20. The system of claim 18, wherein the report generator includes a display configured to display a waveform illustrating the respiratory rate of the subject.

21. The system of claim 12, wherein the processor is further configured to compute a minute ventilation as product of respiratory rate and tidal volume.

22. A system for deriving elctrocardiographic (ECG) signals from a subject, the system comprising:

a processor configured to:

(i) analyze combinations of ECG leads from the plurality of ECG leads to determine a spectral signal-to-noise ratio (SNR) for each combination of ECG leads;

(ii) select a combination of ECG leads that provides a desirable spectral SNR; and a report generator configured to provide a report of the ECG signals derived from the combination of ECG leads selected in by the processor as providing the desirable spectral SNR.
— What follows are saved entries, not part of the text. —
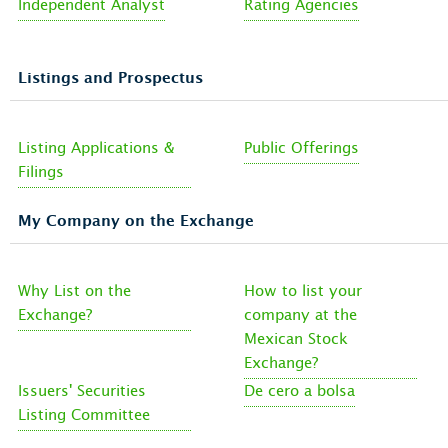
Independent Analyst
Rating Agencies
Listings and Prospectus
Listing Applications &
Public Offerings
Filings
My Company on the Exchange
Why List on the
How to list your
Exchange?
company at the
Mexican Stock
Exchange?
Issuers' Securities
De cero a bolsa
Listing Committee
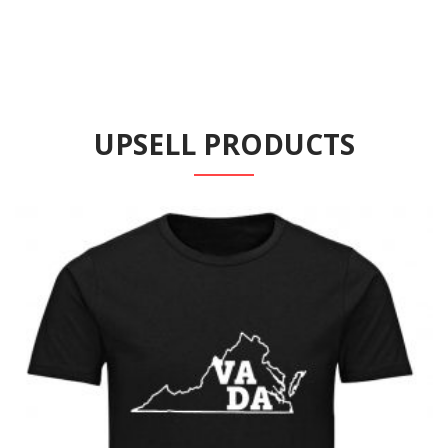
UPSELL PRODUCTS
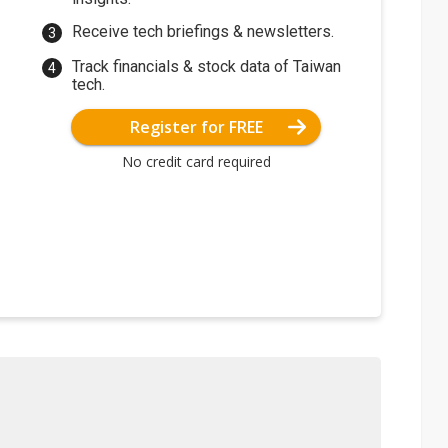
Receive tech briefings & newsletters.
Track financials & stock data of Taiwan
tech.
Register for FREE
No credit card required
23. A method for determining respiratory rate of a subject from elctrocardiography (ECG) signals acquired from the subject, the method comprising the steps of:

(a) acquiring ECG signals from an ECG monitor coupled to the subject through a plurality of ECG leads, wherein the plurality of ECG leads includes lead groups that are presumed to be orthogonal;

(b) analyzing combinations of ECG leads from the plurality of ECG leads, including lead groups other than the lead groups that are presumed to be orthogonal, to determine a combination of ECG leads that provides a spectral signal-to-noise ratio (SNR) greater that other combinations of ECG leads from the plurality of ECG leads;

(c) tracking a dominant spectral peak in the ECG signals from the combination of ECG leads determined in step (b);

(d) correlating the dominate spectral peak with a respiratory rate of the subject; and

(e) generating a report indicating the respiratory rate of the subject based on step (d).

24. The method of claim 20, wherein the combination of ECG leads determined in step (b) are non-orthogonal.